No caso do Iraque a farsa é aberta. O julgamento é uma encenação. Saddam e outros que com ele são acusados de diversos “crimes”, praticamente não podem ter contatos com seus advogados. Não existe liberdade alguma para os presos, que na verdade são prisioneiros de guerra do império americano. Tudo é uma farsa grotesca. Não é à toa que um dos que encabeçam o comitê de defesa de Saddam é Ramsey Clark, ex-Secretário de Justiça dos Estados Unidos na década de 1960. Para Clark “Tribunal é para justificar a invasão e validar sua ocupação. É uma ameaça à Lei Internacional e à ONU” (1). Clark é membro de duas ONGs das mais respeitadas dos Estados Unidos, a International Action Center (http://www.iacenter.org/) e a ANSWER (http://answer.pephost.org/site/PageServer?pagename=ANS_homepage), duas das entidades que mais tem feito gigantescas manifestações contra a guerra e exigindo a volta das tropas americanas.
Saddam tem dado declarações de extrema firmeza, apontando seu dedo em riste aos juizes e promotores que o acusam de crimes. Afirma que não aceita em hipótese alguma o julgamento, que é o presidente legítimo do país, que não aceita a ocupação e não faz acordo algum com invasores da nação árabe. Conclama sempre o povo iraquiano a se levantar contra a ocupação de seu país. Diz que as leis e a constituição nada valem, pois são fruto da vontade dos ocupantes, são planejadas pelos invasores. Assim, as “sessões” do tal tribunal que vem procedendo ao “julgamento” de Saddam, com direito a ampla cobertura de mídia, vem registrando bate-bocas entre os inquisidores de Saddam e o próprio. No transcorrer desta semana, com direito a cobertura televisiva da Al Jazeera, Saddam, com dedo em riste, disse em alto e bom som: Não reconheço os agentes aqui nomeados pelo invasor!

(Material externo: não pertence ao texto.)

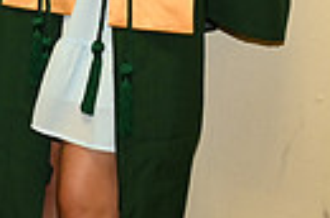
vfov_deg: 8.8
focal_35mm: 143
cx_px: -310
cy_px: -264
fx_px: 1308
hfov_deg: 12.7
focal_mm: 32
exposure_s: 1/60
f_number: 5.6
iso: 1600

 O que se arvora “juiz” do processo chama-se Raouf Abdel Rahman, vem tentando, sem conseguir, conduzir o processo. Saddam o enfrenta, o chama de lacaio e exige ser chamado de “presidente eleito pelos iraquianos”. Outra frase de efeito de Saddam para o “juiz” tem sido: Exijo respeito, você esta à frente do presidente do Iraque eleito pela vontade dos iraquianos! Todas as vezes que compareceu para “depor”, Saddam o fez acompanhado de um exemplar do Alcorão, livro sagrado para os muçulmanos e para a resistência iraquiana.
O que mais me chamou atenção no “julgamento” desta semana foi a atitude do “juiz” Rahman. Uma das testemunha que iria depor contra Saddam, dirigiu-se a ele chamando-o de “presidente Saddam”. Imediatamente o “juiz” sentiu-se ofendido e exigiu que a testemunha deixasse de usar o termo “presidente”. Imediatamente os advogados de Saddam protestaram, acusando o “juiz” de estar censurando um depoimento de testemunha.
Vamos manter nossos leitores informados sobre o andamento deste “julgamento”. Manifestamos nossa plena esperança de que o povo iraquiano tome em suas verdadeiras mãos os rumos do país, expulsando os invasores o quanto antes das terras sagradas árabes.
(1) Jornal Hora do Povo, edição de 12 de maio de 2006, página 6.